To give the four kinds of scholarly activities the weight that each deserves, they all must be held to the same standards of scholarly performance. The paradox is this: in order to recognize discovery, integration, application and teaching as legitimate forms of scholarship, the academy must evaluate them by a set of standards that capture and acknowledge what they share as scholarly acts.

What are the common features that enable scholars involved in different fields of study and different types of scholarly work to feel they are engaged in a common task?...In an attempt to answer these essential questions, we accumulated a voluminous file of documents, including guidelines on hiring, tenure and promotion practices from dozens of colleges...responses from 51 granting agencies and from editors and directors of 31 scholarly journals and 58 university presses, whom we asked about the standards they use to decide the scholarly merit of proposals and manuscripts. In addition, we collected many of the forms that institutions provide to students and occasionally to faculty peers to evaluate college teaching.
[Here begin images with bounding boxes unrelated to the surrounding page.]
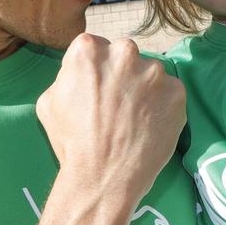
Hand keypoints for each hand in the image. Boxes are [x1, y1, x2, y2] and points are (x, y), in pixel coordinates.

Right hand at [35, 35, 184, 202]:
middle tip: (116, 104)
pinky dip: (163, 106)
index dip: (97, 70)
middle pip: (125, 55)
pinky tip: (149, 125)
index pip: (96, 47)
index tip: (97, 89)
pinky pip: (170, 92)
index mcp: (88, 49)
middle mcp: (124, 52)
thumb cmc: (72, 142)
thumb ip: (67, 76)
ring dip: (144, 89)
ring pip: (150, 73)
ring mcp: (154, 71)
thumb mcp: (49, 101)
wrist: (103, 177)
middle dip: (122, 74)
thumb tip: (79, 72)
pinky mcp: (176, 91)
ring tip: (133, 120)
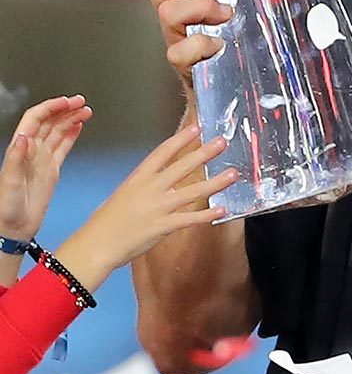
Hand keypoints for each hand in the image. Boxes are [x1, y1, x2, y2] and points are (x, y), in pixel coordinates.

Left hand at [0, 95, 90, 240]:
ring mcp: (42, 160)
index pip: (35, 120)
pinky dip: (71, 135)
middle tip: (81, 102)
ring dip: (70, 119)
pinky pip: (63, 147)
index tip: (67, 102)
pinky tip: (78, 127)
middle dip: (65, 109)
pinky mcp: (51, 170)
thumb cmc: (6, 209)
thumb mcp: (8, 183)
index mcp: (20, 150)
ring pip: (58, 132)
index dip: (51, 108)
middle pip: (49, 122)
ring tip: (85, 110)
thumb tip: (24, 137)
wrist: (13, 228)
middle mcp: (31, 152)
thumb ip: (15, 159)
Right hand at [54, 123, 239, 291]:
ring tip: (234, 174)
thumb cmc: (105, 223)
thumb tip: (163, 183)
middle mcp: (149, 189)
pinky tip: (223, 209)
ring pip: (193, 191)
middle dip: (204, 153)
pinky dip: (208, 214)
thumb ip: (144, 187)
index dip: (181, 139)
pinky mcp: (163, 226)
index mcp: (137, 178)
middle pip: (182, 166)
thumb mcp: (123, 195)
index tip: (197, 128)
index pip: (162, 152)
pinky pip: (190, 218)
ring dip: (216, 182)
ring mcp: (157, 207)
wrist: (94, 246)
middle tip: (222, 142)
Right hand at [146, 0, 232, 100]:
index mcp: (181, 6)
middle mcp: (173, 23)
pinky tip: (218, 45)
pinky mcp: (185, 68)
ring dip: (199, 7)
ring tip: (224, 15)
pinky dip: (200, 44)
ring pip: (167, 12)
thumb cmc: (234, 55)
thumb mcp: (238, 20)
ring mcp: (176, 43)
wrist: (226, 100)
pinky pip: (179, 52)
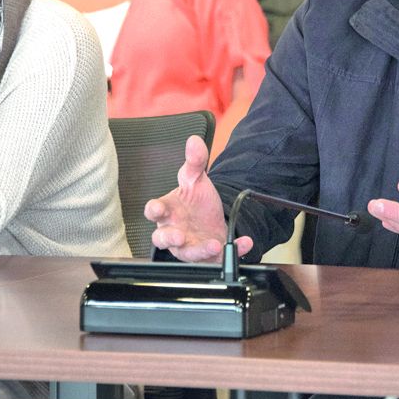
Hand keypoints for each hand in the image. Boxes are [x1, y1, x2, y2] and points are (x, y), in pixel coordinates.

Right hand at [144, 135, 252, 262]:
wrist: (212, 218)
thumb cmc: (194, 202)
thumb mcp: (196, 179)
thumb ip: (195, 162)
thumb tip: (194, 141)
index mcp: (167, 212)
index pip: (153, 211)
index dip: (153, 210)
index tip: (157, 209)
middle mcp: (173, 231)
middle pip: (163, 239)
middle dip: (170, 238)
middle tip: (180, 235)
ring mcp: (188, 246)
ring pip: (187, 253)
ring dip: (199, 250)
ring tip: (213, 245)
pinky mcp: (206, 256)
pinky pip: (217, 257)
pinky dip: (233, 250)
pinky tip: (244, 242)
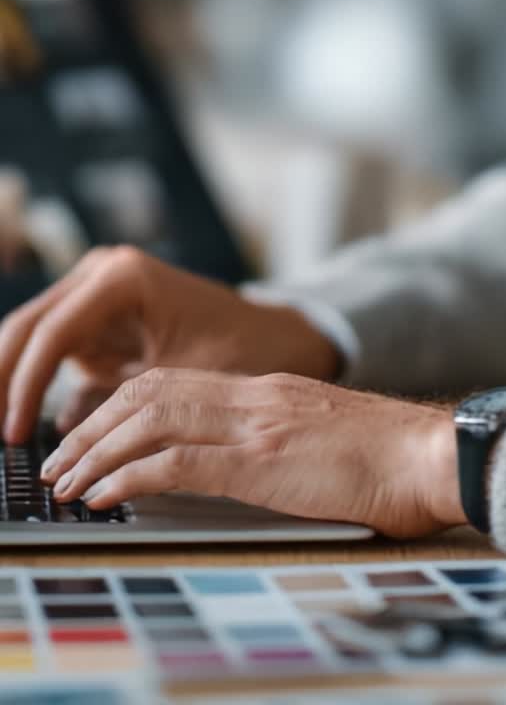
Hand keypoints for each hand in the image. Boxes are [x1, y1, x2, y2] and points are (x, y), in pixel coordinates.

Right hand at [0, 246, 339, 443]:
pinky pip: (53, 350)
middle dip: (3, 380)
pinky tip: (19, 423)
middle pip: (27, 327)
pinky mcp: (97, 317)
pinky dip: (35, 385)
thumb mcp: (179, 380)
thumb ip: (118, 402)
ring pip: (31, 336)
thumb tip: (64, 433)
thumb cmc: (240, 351)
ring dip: (12, 383)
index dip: (26, 387)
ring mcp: (96, 291)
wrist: (276, 337)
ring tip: (1, 431)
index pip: (53, 333)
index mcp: (123, 277)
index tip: (14, 435)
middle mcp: (102, 273)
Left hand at [41, 368, 466, 537]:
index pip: (174, 382)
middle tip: (61, 457)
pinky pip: (179, 462)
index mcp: (267, 389)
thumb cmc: (393, 456)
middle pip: (150, 392)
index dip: (121, 404)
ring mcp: (257, 424)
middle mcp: (254, 395)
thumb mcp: (324, 434)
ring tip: (67, 478)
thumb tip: (241, 460)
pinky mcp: (262, 462)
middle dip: (94, 423)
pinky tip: (105, 493)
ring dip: (99, 450)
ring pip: (152, 420)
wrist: (434, 454)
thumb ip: (279, 436)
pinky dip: (130, 476)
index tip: (91, 431)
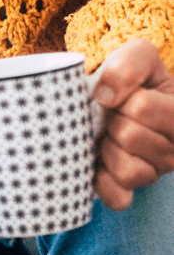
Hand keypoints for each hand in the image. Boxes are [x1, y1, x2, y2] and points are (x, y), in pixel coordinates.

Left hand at [92, 39, 173, 209]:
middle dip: (113, 121)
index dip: (123, 96)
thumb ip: (128, 66)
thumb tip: (104, 96)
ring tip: (110, 136)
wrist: (116, 97)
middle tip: (115, 116)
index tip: (124, 95)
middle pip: (130, 137)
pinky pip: (118, 198)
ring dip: (109, 149)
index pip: (142, 108)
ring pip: (128, 170)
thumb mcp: (138, 56)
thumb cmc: (132, 79)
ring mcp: (156, 173)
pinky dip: (103, 182)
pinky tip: (99, 162)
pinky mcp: (131, 190)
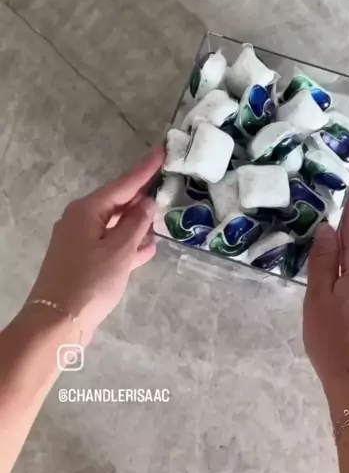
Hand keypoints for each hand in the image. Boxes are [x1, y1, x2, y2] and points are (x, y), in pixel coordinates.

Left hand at [26, 147, 163, 344]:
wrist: (58, 322)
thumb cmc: (90, 282)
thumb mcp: (119, 251)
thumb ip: (136, 225)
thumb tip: (146, 204)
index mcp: (86, 211)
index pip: (123, 184)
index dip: (145, 169)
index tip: (163, 150)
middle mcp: (80, 221)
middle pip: (117, 202)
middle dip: (141, 194)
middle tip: (167, 180)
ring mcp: (80, 242)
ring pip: (115, 224)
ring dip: (137, 222)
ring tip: (163, 214)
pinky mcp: (84, 262)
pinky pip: (111, 244)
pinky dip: (129, 244)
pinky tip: (149, 247)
The most remarkable feature of these various guidelines...[is] the degree to which they share elements. Our survey of standards indicates that the key to these commonalties lies in the process of scholarship itself...We conclude that there is a common language in which to discuss the standards for scholarly work of all kinds...[and] acknowledge that these six standards...define phases of an intellectual process that are in reality not so neatly categorized:

  1. Clear goals—Does the scholar state the basic purposes of his or her work clearly? Does the scholar define objectives that are realistic and achievable? Does the scholar identify important questions in the field?
  2. Adequate preparation—Does the scholar show an understanding of existing scholarship in the field? Does the scholar bring the necessary skills to his or her work? Does the scholar bring together the resources necessary to move the project forward?
  3. Appropriate methods—Does the scholar use methods appropriate to the goals? Does the scholar apply effectively the methods selected? Does the scholar modify procedures in response to changing circumstances?
  4. Significant results—Does the scholar achieve the goals? Does the scholar's work add consequentially to the field? Does the scholar's work open additional areas for further exploration?
  5. Effective presentation—Does the scholar use a suitable style and effective organization to present his or her work? Does the scholar use appropriate forums for communicating work to its intended audiences? Does the scholar present his or her message with clarity and integrity?
  6. Reflective critique—Does the scholar critically evaluate his or her own work? Does the scholar bring an appropriate breadth of evidence to his or her critique? Does the scholar use evaluation to improve the quality of future work?

Glassick, C. E., M. T. Huber, and G. I. Maeroff. 1997. Scholarship assessed: Evaluation of the professoriate. The Carnegie Foundation for the Advancement of Teaching. San Francisco, CA: Jossey-Bass, Inc.